Sem maiores aprofundamentos, é oportuno dizer ainda que a força de certas marcas faz com que elas, em algum momento, se transformem metonimicamente em sinônimos do próprio produto. Assim, Gillete (= lâmina de barbear), Brahma (= cerveja) e Bombril (= palha de aço). E quem não associa o termo Brastemp ao que há de melhor? Coisas do mundo da propaganda.

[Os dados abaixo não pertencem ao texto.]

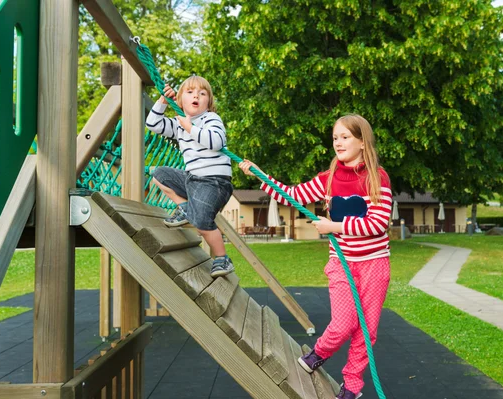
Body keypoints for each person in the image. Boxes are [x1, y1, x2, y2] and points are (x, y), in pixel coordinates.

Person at [239, 114, 392, 399]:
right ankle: (320, 352)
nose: (338, 142)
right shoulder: (329, 178)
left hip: (374, 264)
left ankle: (352, 387)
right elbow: (292, 196)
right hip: (343, 264)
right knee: (345, 323)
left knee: (366, 333)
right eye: (335, 137)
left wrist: (332, 226)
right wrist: (261, 175)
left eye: (345, 137)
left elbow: (377, 224)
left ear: (362, 141)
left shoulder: (376, 177)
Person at [146, 75, 234, 278]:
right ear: (179, 101)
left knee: (202, 220)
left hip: (215, 182)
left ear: (208, 103)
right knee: (159, 174)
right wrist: (161, 101)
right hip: (192, 180)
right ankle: (184, 208)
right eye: (190, 92)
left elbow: (216, 142)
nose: (197, 95)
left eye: (202, 94)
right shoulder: (178, 123)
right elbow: (153, 124)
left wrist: (189, 127)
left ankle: (222, 258)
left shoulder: (211, 119)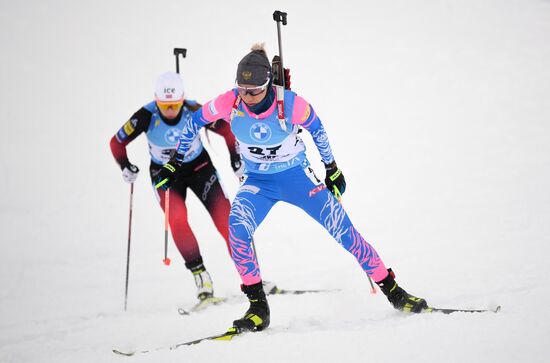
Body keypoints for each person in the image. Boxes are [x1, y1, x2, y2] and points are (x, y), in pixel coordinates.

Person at [154, 44, 428, 331]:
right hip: (259, 183)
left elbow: (317, 129)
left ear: (268, 84)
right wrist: (175, 161)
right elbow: (193, 122)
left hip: (297, 179)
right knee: (237, 228)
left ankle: (395, 293)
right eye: (242, 89)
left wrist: (332, 168)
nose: (246, 96)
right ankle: (258, 307)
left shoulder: (291, 103)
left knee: (344, 232)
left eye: (254, 90)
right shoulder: (229, 101)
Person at [109, 72, 242, 302]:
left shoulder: (193, 110)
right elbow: (117, 142)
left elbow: (227, 130)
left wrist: (236, 160)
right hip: (165, 175)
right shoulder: (146, 115)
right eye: (164, 105)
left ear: (182, 99)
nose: (170, 110)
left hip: (200, 168)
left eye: (174, 104)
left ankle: (251, 276)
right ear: (156, 101)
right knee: (177, 218)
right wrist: (125, 166)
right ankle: (201, 277)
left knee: (226, 219)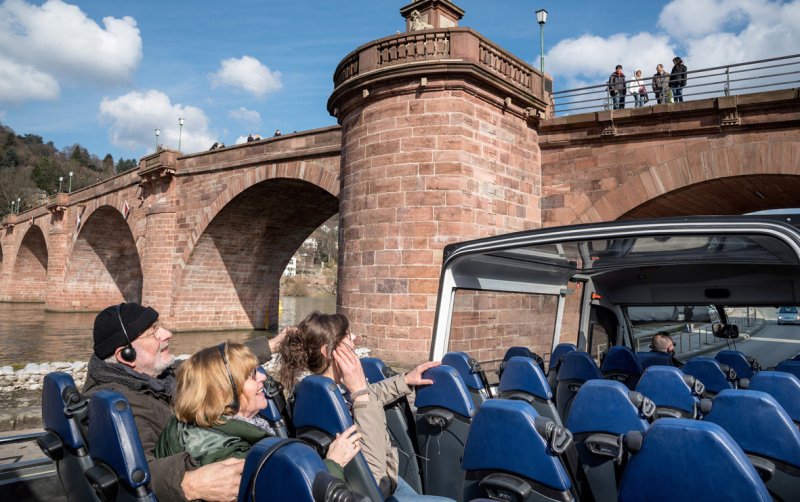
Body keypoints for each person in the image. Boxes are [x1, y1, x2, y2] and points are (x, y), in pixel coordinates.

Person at [84, 302, 286, 502]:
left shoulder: (161, 375)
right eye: (154, 332)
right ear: (126, 355)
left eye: (159, 325)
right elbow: (132, 472)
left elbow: (215, 366)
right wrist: (189, 483)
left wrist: (270, 345)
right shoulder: (121, 406)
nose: (167, 333)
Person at [278, 312, 452, 502]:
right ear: (328, 351)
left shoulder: (314, 390)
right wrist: (360, 395)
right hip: (372, 489)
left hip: (385, 480)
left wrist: (405, 380)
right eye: (346, 335)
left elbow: (371, 393)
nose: (354, 338)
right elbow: (375, 478)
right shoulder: (341, 399)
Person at [155, 342, 360, 478]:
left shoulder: (186, 425)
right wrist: (333, 464)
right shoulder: (228, 455)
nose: (263, 377)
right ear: (223, 393)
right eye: (252, 376)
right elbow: (290, 495)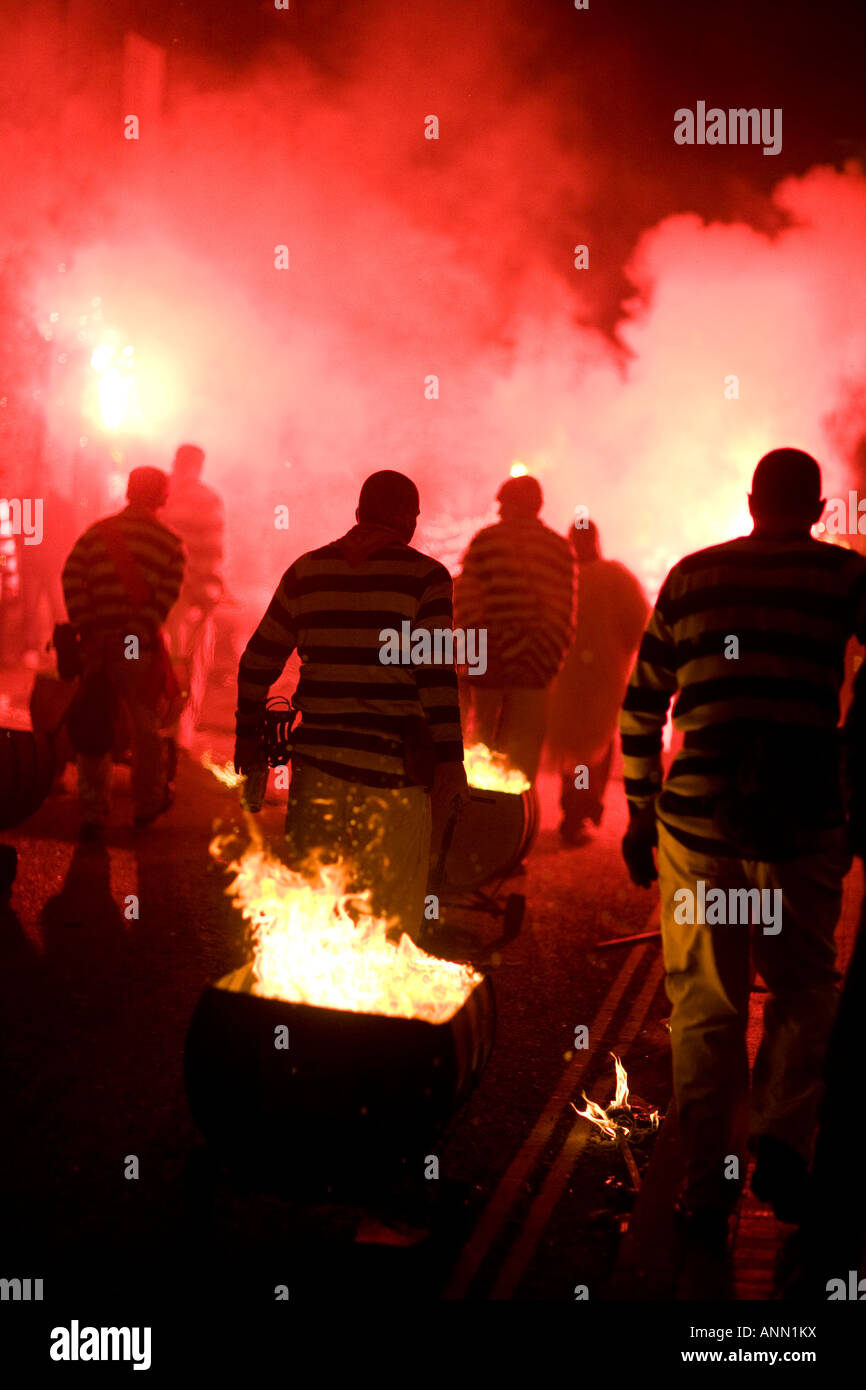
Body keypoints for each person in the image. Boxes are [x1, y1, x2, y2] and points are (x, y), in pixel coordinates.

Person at [619, 447, 866, 1248]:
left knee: (707, 1009)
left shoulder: (693, 575)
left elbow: (642, 705)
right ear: (821, 506)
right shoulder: (846, 578)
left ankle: (707, 1189)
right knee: (803, 988)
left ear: (751, 499)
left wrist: (636, 814)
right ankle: (783, 1141)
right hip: (801, 825)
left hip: (699, 829)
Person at [234, 470, 467, 936]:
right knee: (387, 925)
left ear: (358, 513)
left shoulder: (306, 571)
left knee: (313, 920)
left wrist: (247, 739)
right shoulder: (426, 578)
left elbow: (256, 661)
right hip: (392, 780)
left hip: (316, 771)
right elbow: (436, 678)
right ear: (407, 519)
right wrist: (450, 760)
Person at [61, 466, 185, 840]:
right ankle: (146, 804)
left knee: (95, 722)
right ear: (162, 497)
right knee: (144, 723)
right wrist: (132, 633)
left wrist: (88, 626)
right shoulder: (170, 544)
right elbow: (163, 600)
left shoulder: (98, 534)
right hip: (136, 646)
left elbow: (71, 575)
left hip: (96, 643)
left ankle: (92, 812)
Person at [454, 474, 576, 782]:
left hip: (490, 663)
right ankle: (514, 817)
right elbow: (565, 613)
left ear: (510, 504)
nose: (498, 511)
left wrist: (475, 656)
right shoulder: (559, 549)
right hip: (536, 667)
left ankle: (479, 813)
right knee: (522, 747)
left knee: (481, 741)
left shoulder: (486, 541)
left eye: (503, 503)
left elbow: (467, 602)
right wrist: (549, 660)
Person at [546, 519, 648, 842]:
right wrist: (621, 654)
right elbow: (638, 622)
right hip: (601, 677)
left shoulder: (561, 579)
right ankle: (581, 808)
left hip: (569, 677)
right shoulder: (614, 578)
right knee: (594, 747)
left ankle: (576, 807)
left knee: (575, 747)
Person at [162, 443, 225, 750]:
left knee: (156, 662)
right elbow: (213, 553)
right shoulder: (207, 500)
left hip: (157, 598)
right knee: (187, 665)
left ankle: (155, 727)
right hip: (186, 599)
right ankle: (176, 732)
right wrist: (205, 594)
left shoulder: (160, 494)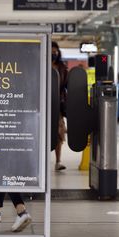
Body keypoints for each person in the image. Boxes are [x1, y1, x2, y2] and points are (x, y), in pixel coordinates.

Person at [51, 42, 69, 171]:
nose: (53, 54)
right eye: (51, 52)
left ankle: (58, 161)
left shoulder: (62, 67)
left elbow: (67, 85)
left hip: (58, 103)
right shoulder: (40, 63)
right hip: (42, 102)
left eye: (55, 52)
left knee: (59, 132)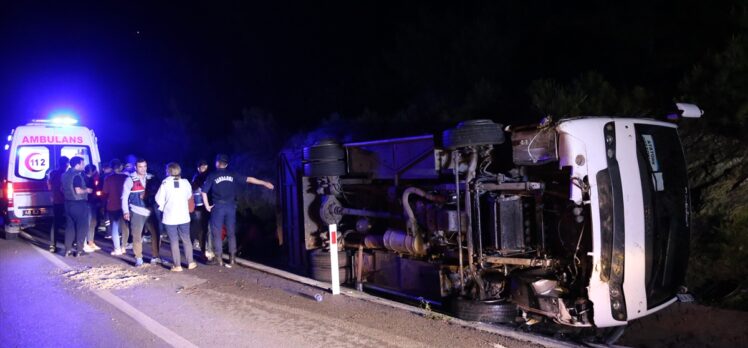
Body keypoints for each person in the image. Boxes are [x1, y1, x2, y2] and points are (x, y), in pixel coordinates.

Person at [201, 154, 274, 268]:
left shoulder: (212, 175)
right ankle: (232, 259)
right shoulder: (232, 174)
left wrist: (206, 205)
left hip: (218, 207)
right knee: (231, 233)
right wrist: (264, 183)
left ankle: (219, 259)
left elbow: (204, 192)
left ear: (217, 163)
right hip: (231, 207)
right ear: (226, 164)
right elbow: (249, 179)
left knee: (217, 233)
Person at [155, 162, 196, 272]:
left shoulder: (165, 183)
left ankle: (177, 265)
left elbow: (158, 199)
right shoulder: (186, 182)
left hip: (170, 217)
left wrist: (164, 207)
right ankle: (190, 262)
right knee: (186, 239)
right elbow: (188, 196)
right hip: (183, 215)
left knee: (174, 241)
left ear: (168, 171)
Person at [122, 158, 161, 266]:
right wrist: (126, 211)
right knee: (137, 236)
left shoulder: (151, 178)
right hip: (136, 211)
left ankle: (155, 256)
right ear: (135, 167)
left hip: (150, 211)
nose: (143, 169)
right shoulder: (130, 179)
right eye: (140, 166)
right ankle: (138, 258)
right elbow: (124, 197)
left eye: (145, 166)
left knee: (156, 234)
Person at [61, 156, 92, 257]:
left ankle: (67, 250)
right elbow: (78, 191)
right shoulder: (77, 176)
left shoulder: (64, 175)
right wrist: (87, 190)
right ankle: (79, 250)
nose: (84, 166)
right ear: (77, 165)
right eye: (82, 164)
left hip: (67, 204)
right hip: (78, 204)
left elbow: (62, 189)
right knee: (82, 227)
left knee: (70, 228)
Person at [102, 159, 129, 255]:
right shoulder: (126, 177)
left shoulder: (108, 178)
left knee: (114, 226)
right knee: (125, 226)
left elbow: (105, 191)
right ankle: (124, 247)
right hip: (124, 205)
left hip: (112, 205)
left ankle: (117, 248)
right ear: (120, 167)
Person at [47, 156, 69, 250]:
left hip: (56, 201)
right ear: (67, 164)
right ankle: (70, 243)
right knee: (69, 223)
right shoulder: (67, 174)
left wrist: (53, 194)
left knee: (55, 223)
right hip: (67, 201)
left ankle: (53, 244)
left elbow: (49, 185)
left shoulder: (52, 173)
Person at [190, 159, 211, 259]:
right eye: (202, 167)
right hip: (198, 206)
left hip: (206, 206)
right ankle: (190, 247)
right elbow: (193, 188)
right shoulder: (196, 177)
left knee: (204, 229)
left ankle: (204, 250)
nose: (204, 169)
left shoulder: (209, 176)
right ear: (198, 168)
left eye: (205, 167)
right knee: (196, 227)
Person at [82, 164, 101, 252]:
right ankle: (84, 243)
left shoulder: (90, 179)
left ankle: (91, 242)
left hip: (92, 203)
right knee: (88, 223)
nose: (96, 172)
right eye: (94, 170)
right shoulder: (85, 179)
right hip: (88, 203)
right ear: (91, 171)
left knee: (92, 223)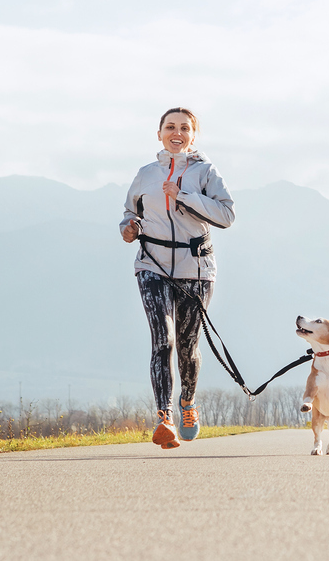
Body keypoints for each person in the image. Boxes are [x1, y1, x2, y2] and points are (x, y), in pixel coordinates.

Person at [120, 107, 236, 449]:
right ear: (159, 134)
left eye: (184, 128)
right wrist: (129, 228)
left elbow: (227, 215)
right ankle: (164, 418)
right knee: (163, 340)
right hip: (152, 265)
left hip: (195, 268)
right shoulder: (145, 174)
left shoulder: (206, 172)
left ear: (193, 136)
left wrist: (183, 195)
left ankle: (187, 401)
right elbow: (130, 212)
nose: (177, 132)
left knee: (187, 346)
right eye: (170, 127)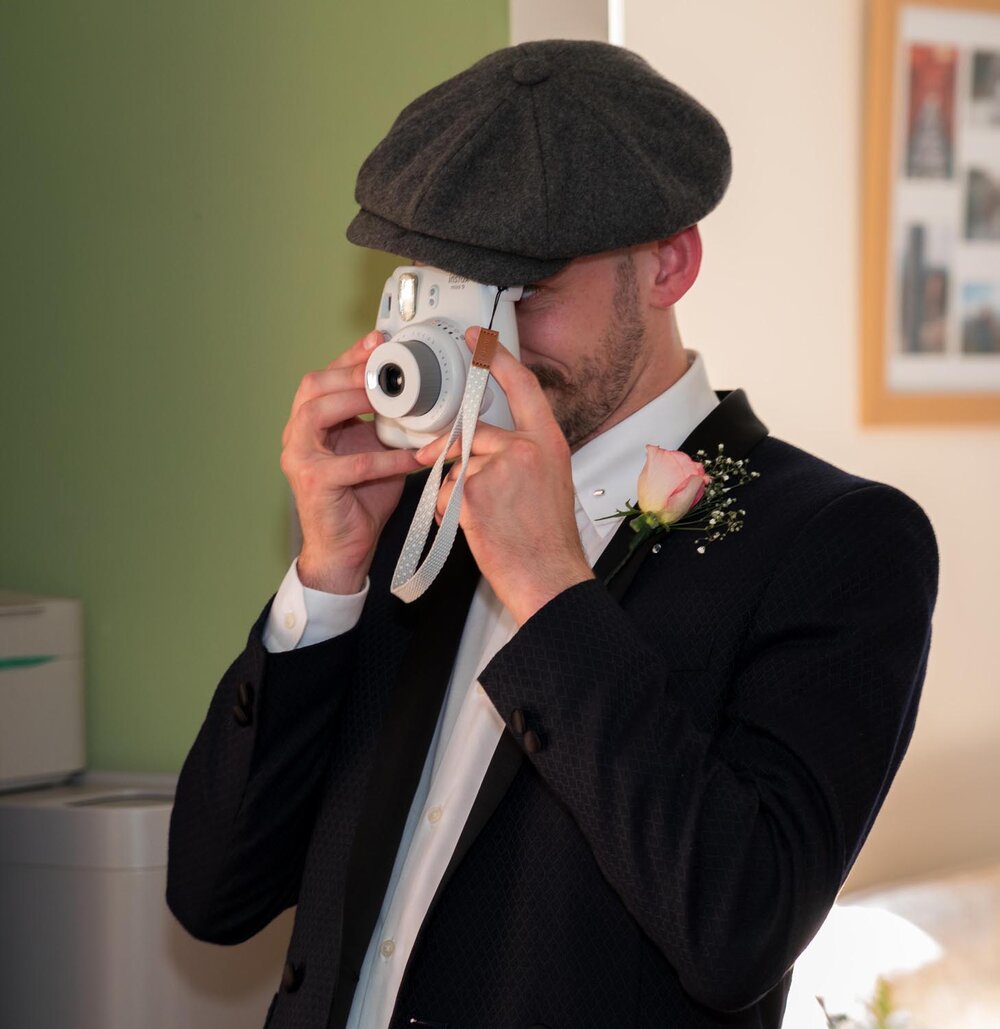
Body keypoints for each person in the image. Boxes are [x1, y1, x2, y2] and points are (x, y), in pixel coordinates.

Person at [166, 40, 939, 1029]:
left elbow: (735, 935)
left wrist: (550, 595)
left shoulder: (835, 543)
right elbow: (212, 895)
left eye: (524, 293)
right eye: (450, 295)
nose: (486, 346)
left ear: (668, 262)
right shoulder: (409, 513)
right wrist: (325, 582)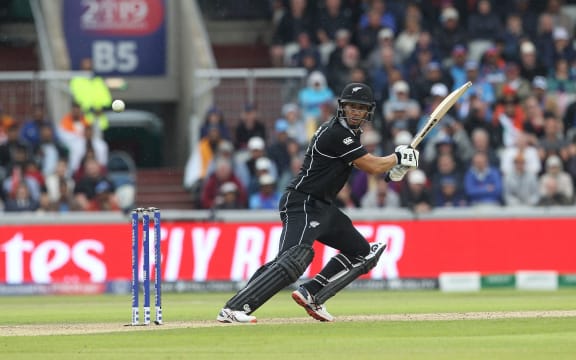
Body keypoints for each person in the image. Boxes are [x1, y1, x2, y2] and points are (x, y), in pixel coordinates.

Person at [216, 82, 420, 323]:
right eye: (351, 107)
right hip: (302, 202)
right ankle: (234, 308)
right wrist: (398, 157)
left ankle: (312, 293)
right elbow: (372, 165)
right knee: (293, 258)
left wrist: (395, 168)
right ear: (342, 108)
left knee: (363, 253)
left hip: (323, 208)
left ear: (368, 112)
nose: (355, 111)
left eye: (360, 108)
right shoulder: (335, 133)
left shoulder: (351, 136)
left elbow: (373, 167)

PRESENTE PARA RESENDE COSTA

Entregue oficialmente ao público no último dia 31, o novo espaço da Biblioteca Municipal de Resende Costa é um orgulho para a cidade, que há muito reivindicava um local que pudesse abrigar em condições dignas e à altura de uma de suas mais importantes instituições todo o acervo de que ela dispõe. O que se espera é que o imponente prédio recém-construído seja um marco na vida cultural de Resende Costa, aliando a boa tradição que nossa biblioteca representa ao moderno que naturalmente se impõe. Fazer de suas amplas e confortáveis instalações um atuante, dinâmico e adequado centro do saber é o desafio que agora se apresenta. Afinal de contas, bibliotecas são organismos vivos onde a história se constrói diariamente e se conserva para os que nos sucederão.


FESTIVAL DE CULTURA

Em razão do fechamento dessa coluna exatamente na semana do Festival de Cultura/2008, não foi possível comentar sobre o evento na presente edição. É necessário que iniciativas dessa natureza se mantenham. A cidade agradece.